• [THE REQUEST]
Edit the items below by changing "collector number" to "field number" wherever it occurs, and keep every other line exactly the same. Leave the pictures out of your copy.

• [SUPPLIED RECORDS]

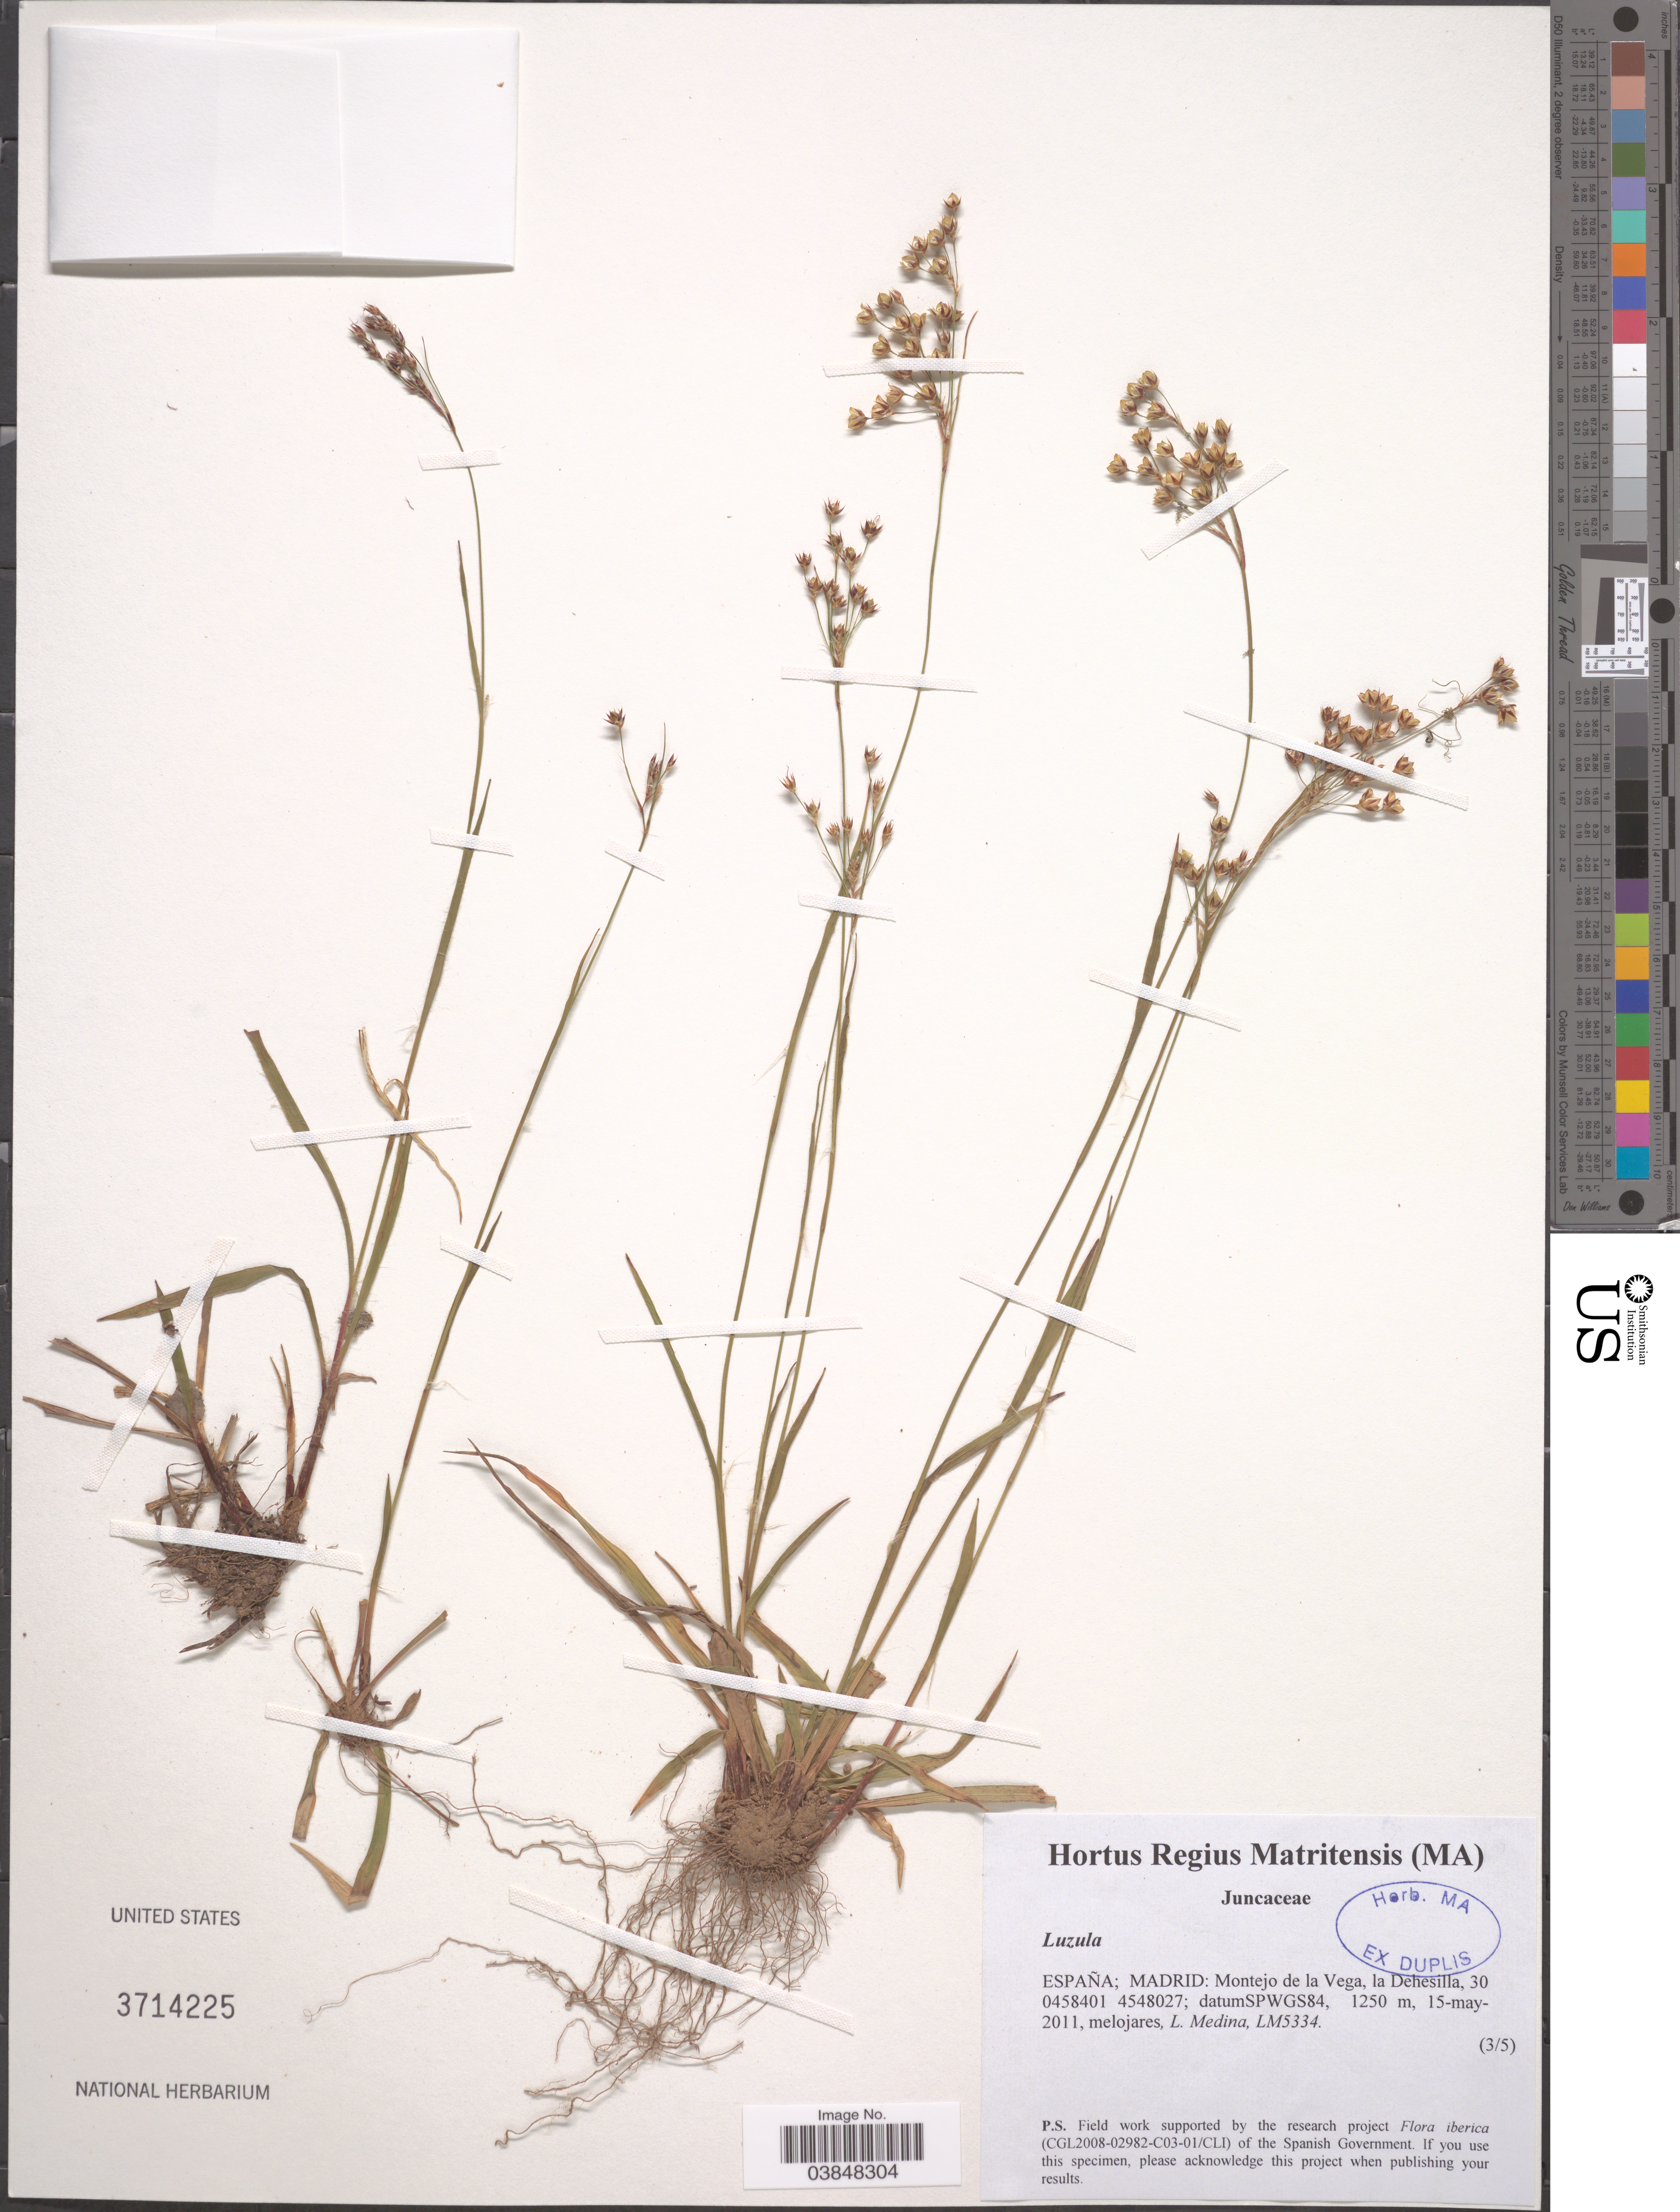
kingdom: Plantae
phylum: Tracheophyta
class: Liliopsida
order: Poales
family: Juncaceae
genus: Luzula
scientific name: Luzula sp.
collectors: L. Medina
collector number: LM5334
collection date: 2011-05-15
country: Spain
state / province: Madrid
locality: España; Montejo de la Vega, la Dehesilla, 300458401 4548027; datumSPWGS84.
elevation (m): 1250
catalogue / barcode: US 3714225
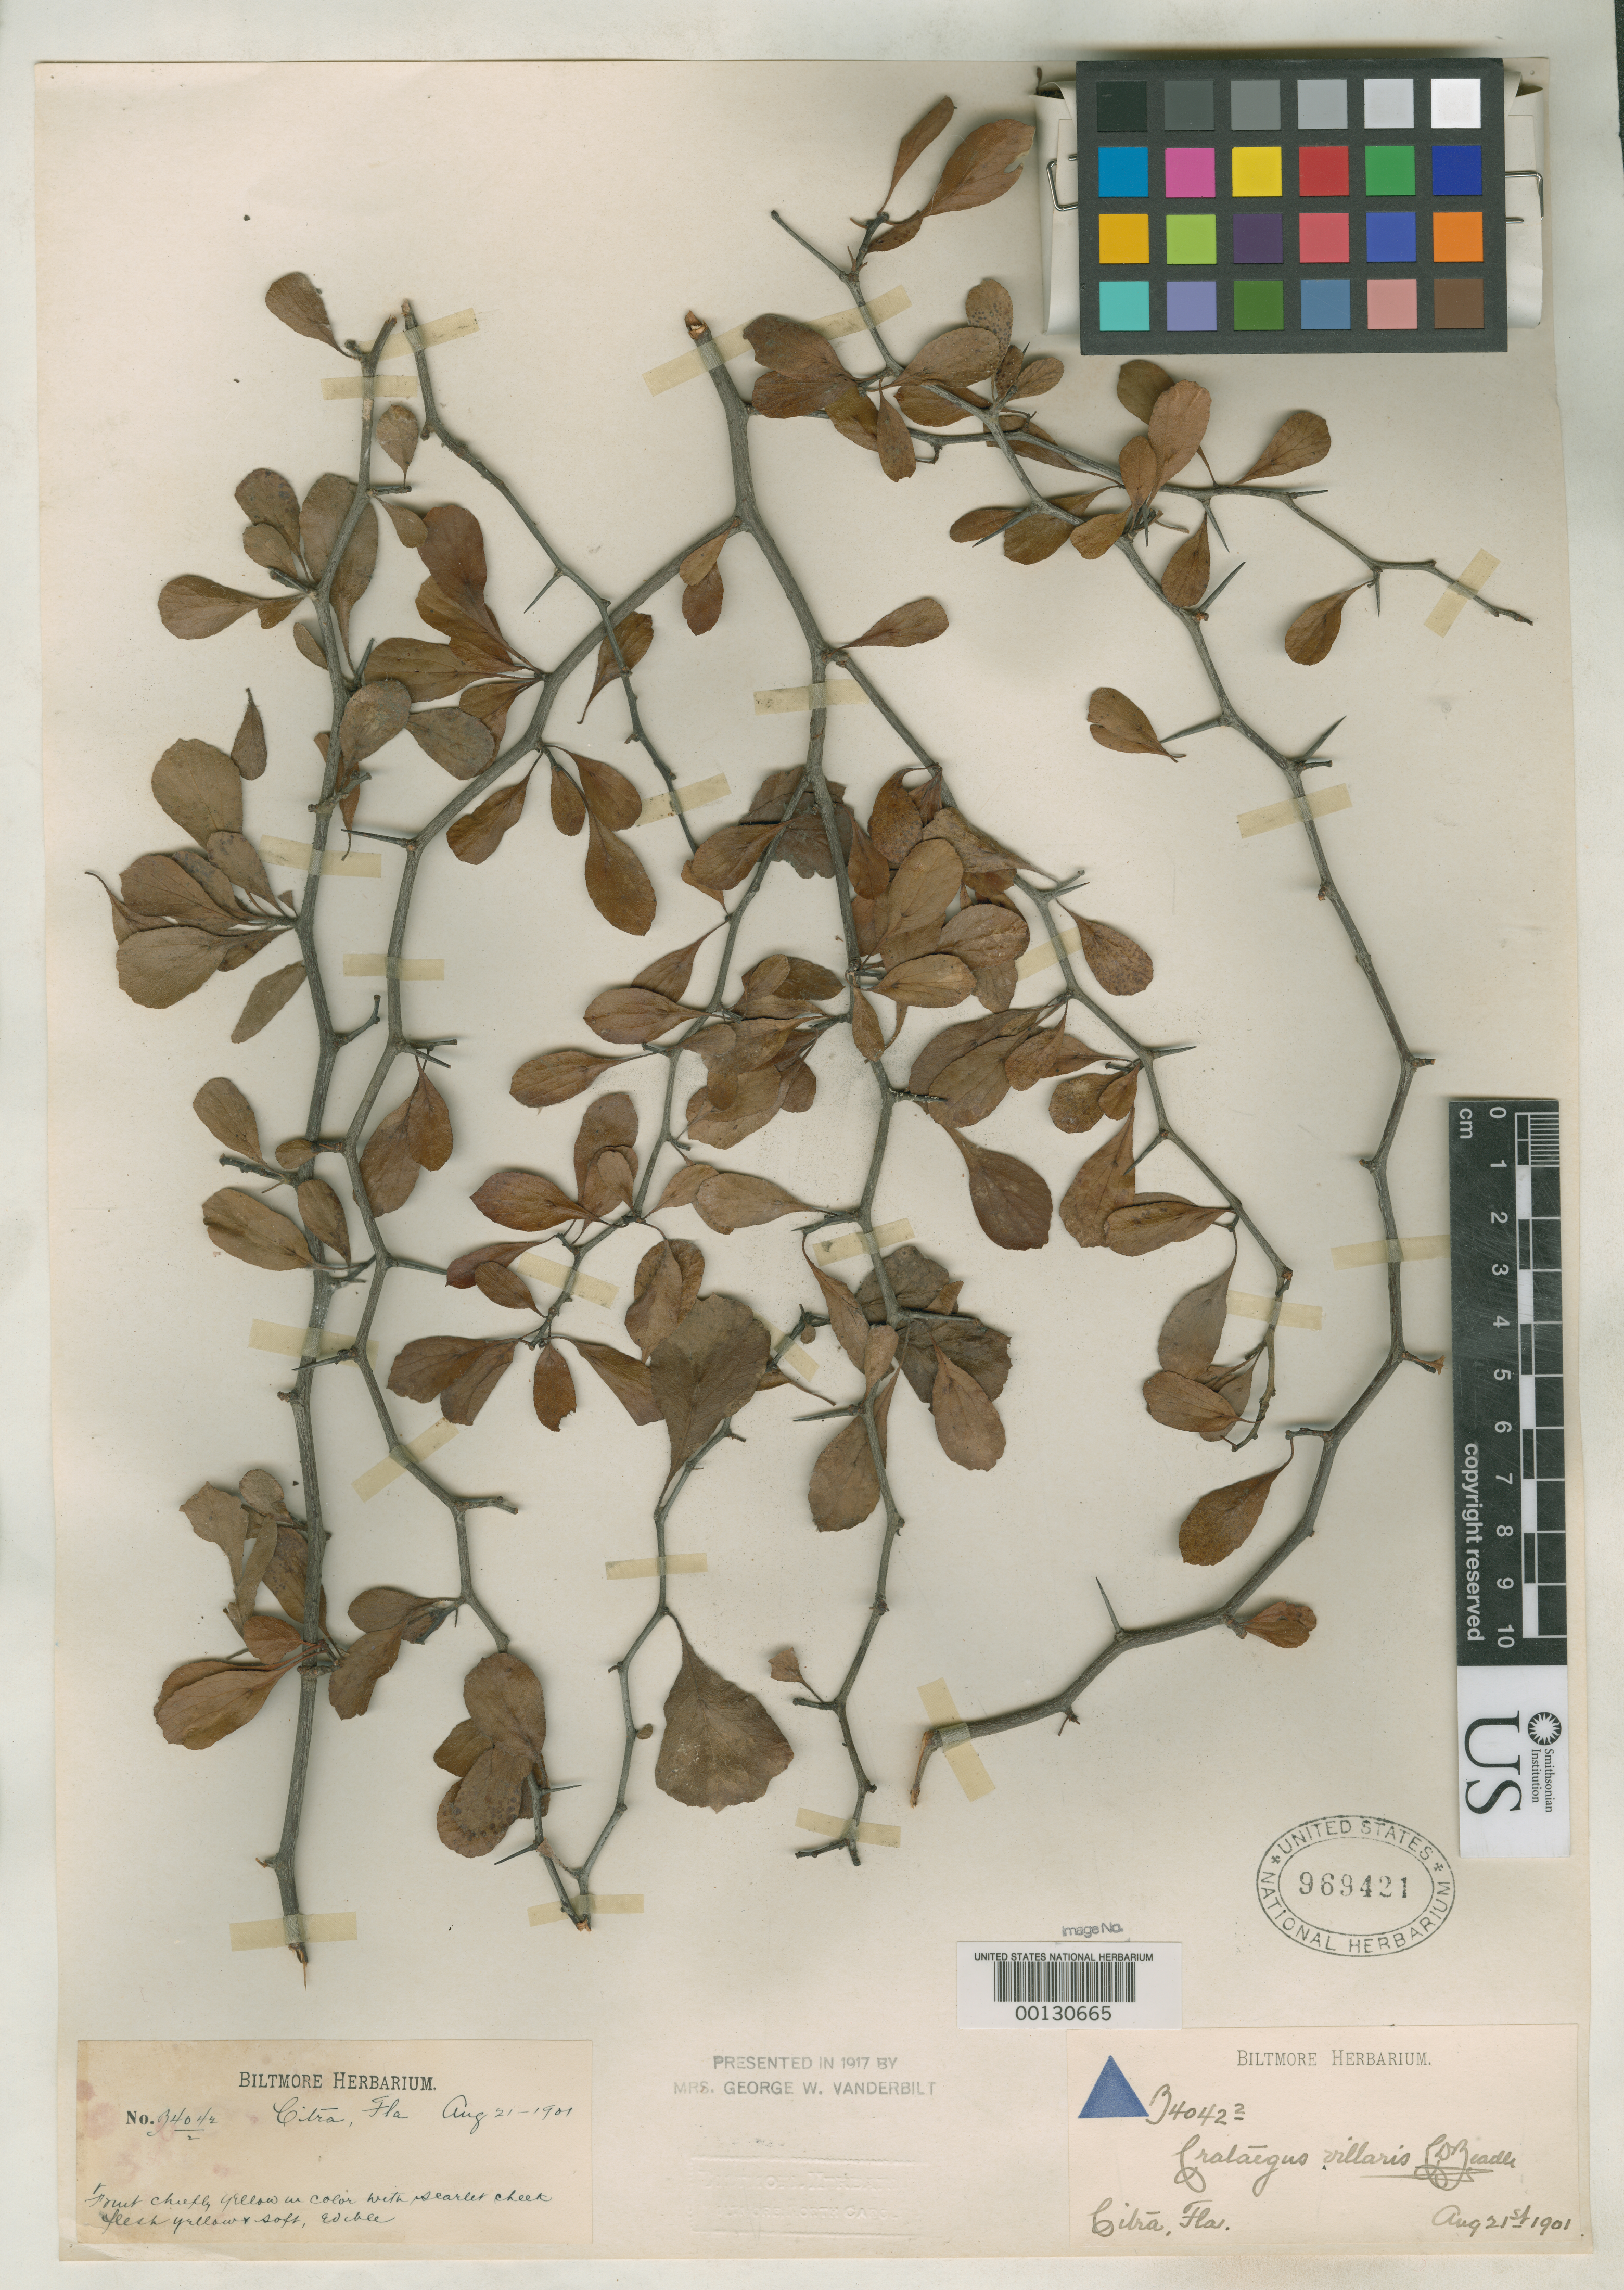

• [EXPECTED OUTPUT]
kingdom: Plantae
phylum: Tracheophyta
class: Liliopsida
order: Poales
family: Juncaceae
genus: Luzula
scientific name: Luzula sp.
collectors: L. Medina
field number: LM5334
collection date: 2011-05-15
country: Spain
state / province: Madrid
locality: España; Montejo de la Vega, la Dehesilla, 300458401 4548027; datumSPWGS84.
elevation (m): 1250
catalogue / barcode: US 3714225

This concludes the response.